L’homme n’eſt-il pas ſon plus beau chef-d’œuvre ? L’Ottoman fait bien des Blancs ce que nous faiſons des Nègres : nous le traitons cependant pas de barbare & d’homme inhumain, & nous exerçons ſa même cruauté ſur des hommes qui n’ont d’autre réſiſtance que leur ſoumiſſion.

Mais quand cette ſoumiſſion s’eſt une fois laſſée, que produit le deſpotiſme barbare des habitans des Iſles & des Indes ? Des révoltes de toute efpèce, des carnages que la puiſſance des troupes ne fait qu’augmenter, des empoiſonnemens, & tout ce que l’homme peut faire quand une fois il eſt révolté. N’eſt-il pas atroce aux Européens, qui ont acquis par leur induſtrie des habitations conſidérables, de faire rouer de coups du matin au ſoir ces infortunés qui n’en cultiveroient pas moins leurs champs fertiles, s’ils avoient plus de liberté & de douceur.

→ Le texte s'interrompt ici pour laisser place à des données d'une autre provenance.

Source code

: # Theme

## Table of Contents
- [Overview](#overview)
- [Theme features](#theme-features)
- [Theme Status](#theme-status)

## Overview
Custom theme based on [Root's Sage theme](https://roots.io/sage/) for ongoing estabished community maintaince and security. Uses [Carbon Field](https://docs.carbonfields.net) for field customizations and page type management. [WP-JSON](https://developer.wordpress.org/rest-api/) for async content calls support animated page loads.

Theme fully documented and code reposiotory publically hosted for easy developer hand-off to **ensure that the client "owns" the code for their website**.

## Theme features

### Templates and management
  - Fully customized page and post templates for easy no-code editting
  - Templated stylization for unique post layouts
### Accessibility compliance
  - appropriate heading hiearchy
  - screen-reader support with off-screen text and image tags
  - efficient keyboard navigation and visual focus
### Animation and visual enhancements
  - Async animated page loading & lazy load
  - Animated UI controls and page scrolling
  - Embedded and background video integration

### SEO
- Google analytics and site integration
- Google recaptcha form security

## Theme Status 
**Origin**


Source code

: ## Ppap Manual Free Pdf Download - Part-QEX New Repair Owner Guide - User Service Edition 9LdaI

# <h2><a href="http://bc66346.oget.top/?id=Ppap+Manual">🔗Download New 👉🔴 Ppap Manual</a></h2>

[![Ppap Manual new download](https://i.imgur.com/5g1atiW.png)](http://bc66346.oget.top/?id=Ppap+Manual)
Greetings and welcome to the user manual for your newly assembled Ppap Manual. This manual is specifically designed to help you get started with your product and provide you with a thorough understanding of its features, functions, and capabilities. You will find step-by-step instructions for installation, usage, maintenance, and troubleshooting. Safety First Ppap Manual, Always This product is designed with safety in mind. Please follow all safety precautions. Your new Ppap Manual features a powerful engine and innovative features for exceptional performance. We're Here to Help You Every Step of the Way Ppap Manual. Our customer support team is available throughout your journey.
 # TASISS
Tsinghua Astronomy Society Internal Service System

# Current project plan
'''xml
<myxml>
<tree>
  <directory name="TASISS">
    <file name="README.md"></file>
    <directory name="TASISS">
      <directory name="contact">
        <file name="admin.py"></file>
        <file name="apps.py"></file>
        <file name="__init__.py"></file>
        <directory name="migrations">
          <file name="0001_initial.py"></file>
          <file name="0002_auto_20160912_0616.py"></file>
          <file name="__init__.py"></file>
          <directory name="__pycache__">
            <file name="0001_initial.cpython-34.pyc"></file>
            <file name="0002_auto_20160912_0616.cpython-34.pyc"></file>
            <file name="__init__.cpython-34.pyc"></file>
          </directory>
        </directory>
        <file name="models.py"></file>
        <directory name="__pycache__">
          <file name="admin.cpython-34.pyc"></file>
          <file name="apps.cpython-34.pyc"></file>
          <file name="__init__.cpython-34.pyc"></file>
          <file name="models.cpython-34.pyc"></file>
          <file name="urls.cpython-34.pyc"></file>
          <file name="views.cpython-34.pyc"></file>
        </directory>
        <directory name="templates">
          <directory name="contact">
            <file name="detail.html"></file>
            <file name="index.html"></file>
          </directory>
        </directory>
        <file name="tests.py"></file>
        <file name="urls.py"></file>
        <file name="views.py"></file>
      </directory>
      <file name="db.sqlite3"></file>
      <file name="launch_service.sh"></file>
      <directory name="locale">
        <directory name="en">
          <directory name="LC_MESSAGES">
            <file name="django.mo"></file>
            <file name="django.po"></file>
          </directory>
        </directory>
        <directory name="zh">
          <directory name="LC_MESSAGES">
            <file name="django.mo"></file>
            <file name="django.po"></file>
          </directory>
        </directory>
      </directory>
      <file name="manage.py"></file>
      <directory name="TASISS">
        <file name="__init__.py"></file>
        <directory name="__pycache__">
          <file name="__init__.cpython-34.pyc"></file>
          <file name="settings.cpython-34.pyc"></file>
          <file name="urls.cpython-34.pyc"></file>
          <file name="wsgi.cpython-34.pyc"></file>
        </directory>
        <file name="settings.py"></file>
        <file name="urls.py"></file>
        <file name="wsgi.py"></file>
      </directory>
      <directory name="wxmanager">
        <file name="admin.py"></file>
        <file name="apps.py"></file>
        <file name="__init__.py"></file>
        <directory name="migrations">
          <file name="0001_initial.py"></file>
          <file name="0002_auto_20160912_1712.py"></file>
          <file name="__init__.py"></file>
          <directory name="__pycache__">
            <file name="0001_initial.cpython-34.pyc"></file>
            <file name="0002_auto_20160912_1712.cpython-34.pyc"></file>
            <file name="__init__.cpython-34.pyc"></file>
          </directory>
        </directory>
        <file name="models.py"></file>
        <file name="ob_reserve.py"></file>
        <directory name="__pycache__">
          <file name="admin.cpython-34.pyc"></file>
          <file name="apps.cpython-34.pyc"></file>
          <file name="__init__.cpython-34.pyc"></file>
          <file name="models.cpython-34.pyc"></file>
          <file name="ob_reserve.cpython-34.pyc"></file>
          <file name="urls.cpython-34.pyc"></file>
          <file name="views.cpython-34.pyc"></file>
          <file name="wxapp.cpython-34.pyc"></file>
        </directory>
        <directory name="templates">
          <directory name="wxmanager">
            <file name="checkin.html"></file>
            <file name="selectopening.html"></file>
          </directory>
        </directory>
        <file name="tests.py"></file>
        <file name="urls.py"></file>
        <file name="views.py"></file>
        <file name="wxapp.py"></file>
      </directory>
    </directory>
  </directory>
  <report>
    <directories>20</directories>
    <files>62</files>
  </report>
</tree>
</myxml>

Leur ſort n’eſt il pas des plus cruels, leurs travaux aſſez pénibles, ſans qu’on exerce ſur eux, pour la plus petite faute, les plus horribles châtimens. On parle de changer leur ſort, de propoſer les moyens de l’adoucir, ſans craindre que cette eſpèce d’hommes faſſe un mauvais uſage d’une liberté entière ou ſubordonnée.